As outlined above, you can prioritise risks by their value (amount), as well as the impacts associated with the risks (type).  But the question remains: at what point does a risk become unacceptable?

A risk matrix can be useful here.  The matrix is derived from the scales we discussed earlier; in this case, a 1-5 scale for both impact and likelihood.  By transferring these scales into a spreadsheet or similar format, you can plot each risk according to its impact and likelihood values.  This creates a grid within the spreadsheet of 25 cells (with 14 possible values*) in which a risk may fall.  For example, a risk with a likelihood rating of 4 and an impact rating of 2 would be placed in the corresponding cell, which has a value of 8 (impact 2 x likelihood 4 = 8).  

*Can’t get to some numbers by multiplying 2 sets of 1-5 by each other, e.g., 7, 11, 13, etc.

‍

‍

Within the matrix, you can apply a red, amber, green (RAG) status to each cell.  Cells that score below a defined threshold and are considered a low risk would be coloured green, whereas high risks with a score that exceed your upper threshold would be coloured red.  Risks that sit between these two boundaries would be coloured amber.  

The cells that are designated as green represent risks that fall within your risk appetite.  Any risks outside your appetite, i.e., amber and red risks, would be prioritised for treatment, with red risks being higher priority and requiring the most urgent attention.  

However, it’s important to continue considering risk type when determining treatment priorities.  Your risk treatment strategy may, for example, have specified that risks relating to confidentiality breaches take precedence over all others, so even if you identify red risks, an amber confidentiality-related risk may still be addressed before higher scoring risks of other types.

So far, we have addressed one of the two fundamental questions raised at the beginning: how to prioritise risks.

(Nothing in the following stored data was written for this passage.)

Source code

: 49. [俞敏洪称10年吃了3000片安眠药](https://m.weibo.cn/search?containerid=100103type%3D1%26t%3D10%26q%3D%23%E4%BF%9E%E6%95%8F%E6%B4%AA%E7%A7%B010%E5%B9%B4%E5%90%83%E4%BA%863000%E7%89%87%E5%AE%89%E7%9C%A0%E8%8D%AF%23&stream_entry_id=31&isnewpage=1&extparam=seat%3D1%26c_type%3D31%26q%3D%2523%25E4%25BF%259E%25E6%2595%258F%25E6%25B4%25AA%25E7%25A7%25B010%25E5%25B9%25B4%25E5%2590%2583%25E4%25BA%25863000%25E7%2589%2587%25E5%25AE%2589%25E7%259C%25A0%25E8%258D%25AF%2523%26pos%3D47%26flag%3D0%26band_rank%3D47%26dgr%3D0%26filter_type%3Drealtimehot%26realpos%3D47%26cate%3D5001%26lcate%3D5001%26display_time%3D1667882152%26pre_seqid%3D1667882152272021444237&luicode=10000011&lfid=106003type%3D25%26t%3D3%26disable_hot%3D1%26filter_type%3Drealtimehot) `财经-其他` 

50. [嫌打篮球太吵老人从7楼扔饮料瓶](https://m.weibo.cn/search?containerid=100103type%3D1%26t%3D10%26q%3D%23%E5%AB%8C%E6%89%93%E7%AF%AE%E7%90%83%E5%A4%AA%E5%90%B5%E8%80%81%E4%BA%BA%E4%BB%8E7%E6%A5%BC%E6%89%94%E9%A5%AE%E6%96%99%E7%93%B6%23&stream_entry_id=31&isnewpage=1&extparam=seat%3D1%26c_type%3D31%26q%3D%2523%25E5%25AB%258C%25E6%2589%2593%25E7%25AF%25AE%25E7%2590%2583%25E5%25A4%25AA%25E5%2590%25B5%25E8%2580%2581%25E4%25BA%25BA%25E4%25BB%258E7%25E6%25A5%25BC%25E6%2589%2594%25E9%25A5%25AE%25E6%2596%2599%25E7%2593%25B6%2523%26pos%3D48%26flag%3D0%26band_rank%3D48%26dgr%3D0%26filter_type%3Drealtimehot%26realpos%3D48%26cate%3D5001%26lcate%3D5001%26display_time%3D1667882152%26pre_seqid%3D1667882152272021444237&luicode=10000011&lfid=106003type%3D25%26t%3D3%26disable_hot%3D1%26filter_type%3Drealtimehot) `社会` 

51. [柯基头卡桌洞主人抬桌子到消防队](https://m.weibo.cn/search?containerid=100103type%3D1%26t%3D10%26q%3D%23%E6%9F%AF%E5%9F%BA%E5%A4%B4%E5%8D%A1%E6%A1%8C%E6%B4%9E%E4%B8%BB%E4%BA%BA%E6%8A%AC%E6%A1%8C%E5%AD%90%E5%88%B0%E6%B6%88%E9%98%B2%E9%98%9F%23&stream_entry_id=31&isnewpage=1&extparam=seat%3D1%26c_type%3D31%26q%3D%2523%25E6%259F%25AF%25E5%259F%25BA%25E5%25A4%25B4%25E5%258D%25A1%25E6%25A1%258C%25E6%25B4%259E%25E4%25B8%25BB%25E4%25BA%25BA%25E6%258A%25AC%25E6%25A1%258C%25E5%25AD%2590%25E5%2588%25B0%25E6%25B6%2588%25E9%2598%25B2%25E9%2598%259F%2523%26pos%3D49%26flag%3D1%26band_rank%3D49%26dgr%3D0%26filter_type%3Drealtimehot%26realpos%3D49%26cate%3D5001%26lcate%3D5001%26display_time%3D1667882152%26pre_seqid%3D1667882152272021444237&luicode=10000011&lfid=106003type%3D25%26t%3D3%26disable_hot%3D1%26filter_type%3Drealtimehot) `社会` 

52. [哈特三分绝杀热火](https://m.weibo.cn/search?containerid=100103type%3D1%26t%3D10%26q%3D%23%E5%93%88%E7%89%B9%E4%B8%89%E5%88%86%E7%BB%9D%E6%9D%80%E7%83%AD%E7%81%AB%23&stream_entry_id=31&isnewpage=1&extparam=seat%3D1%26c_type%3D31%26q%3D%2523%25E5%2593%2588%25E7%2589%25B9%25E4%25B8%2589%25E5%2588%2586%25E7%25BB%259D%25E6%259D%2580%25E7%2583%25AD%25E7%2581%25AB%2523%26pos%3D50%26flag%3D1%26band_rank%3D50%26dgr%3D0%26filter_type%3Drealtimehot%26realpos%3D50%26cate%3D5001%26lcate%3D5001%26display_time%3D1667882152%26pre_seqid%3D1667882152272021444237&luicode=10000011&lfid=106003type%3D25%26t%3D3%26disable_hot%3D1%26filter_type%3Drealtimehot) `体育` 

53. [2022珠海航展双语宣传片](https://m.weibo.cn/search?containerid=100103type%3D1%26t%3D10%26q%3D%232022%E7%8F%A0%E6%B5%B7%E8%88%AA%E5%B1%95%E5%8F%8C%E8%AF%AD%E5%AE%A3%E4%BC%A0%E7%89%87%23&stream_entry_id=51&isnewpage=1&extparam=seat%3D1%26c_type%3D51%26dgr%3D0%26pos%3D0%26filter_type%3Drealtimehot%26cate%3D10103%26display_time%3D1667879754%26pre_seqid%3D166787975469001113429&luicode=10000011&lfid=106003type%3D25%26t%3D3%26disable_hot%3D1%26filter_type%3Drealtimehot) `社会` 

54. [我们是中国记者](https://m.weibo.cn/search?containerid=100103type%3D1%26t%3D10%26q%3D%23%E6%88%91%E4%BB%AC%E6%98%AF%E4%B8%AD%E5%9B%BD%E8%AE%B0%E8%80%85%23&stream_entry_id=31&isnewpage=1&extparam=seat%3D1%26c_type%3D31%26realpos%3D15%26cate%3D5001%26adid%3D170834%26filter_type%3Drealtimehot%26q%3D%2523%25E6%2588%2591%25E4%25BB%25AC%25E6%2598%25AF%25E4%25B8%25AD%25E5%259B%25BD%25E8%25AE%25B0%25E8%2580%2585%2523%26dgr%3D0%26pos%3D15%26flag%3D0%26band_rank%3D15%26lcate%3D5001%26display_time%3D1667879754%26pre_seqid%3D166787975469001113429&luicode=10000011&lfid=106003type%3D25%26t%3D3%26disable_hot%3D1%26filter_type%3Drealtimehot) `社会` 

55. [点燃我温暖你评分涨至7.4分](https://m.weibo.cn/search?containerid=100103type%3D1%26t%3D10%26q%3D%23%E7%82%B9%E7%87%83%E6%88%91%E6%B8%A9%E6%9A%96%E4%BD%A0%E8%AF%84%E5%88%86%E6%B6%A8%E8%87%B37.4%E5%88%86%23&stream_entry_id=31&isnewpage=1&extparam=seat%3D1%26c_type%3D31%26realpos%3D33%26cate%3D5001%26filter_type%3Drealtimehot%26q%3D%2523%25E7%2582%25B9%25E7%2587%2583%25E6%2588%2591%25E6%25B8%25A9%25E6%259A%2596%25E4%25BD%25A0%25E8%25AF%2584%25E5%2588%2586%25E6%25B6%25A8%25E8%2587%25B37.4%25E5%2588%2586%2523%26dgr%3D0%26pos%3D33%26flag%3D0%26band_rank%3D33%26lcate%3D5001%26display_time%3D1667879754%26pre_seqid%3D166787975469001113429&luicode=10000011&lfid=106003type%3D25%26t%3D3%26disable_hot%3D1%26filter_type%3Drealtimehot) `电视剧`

The remaining question is whether you need to address all identified risks.  The short answer is yes; however, by using the risk matrix, you may find that a significant portion of the risks you’ve identified will fall within your defined risk appetite.  These risks can be accepted, which means no further treatment is required at this stage. They simply need to be monitored to ensure they don’t become more significant and shift into a higher risk category.  The remaining risks, i.e., those that fall outside your risk appetite, can then be prioritised and managed accordingly.

Effective information security risk management is about making informed, proportionate decisions that protect what matters most.  You don’t need to eliminate every potential issue; the goal is to build clarity around your assets, the risks that could affect them, and the level of risk your organisation is willing to tolerate.  With that understanding, risk treatment becomes a practical, targeted process that supports sensible and defensible decision making, rather than an overly complex or resource intensive exercise.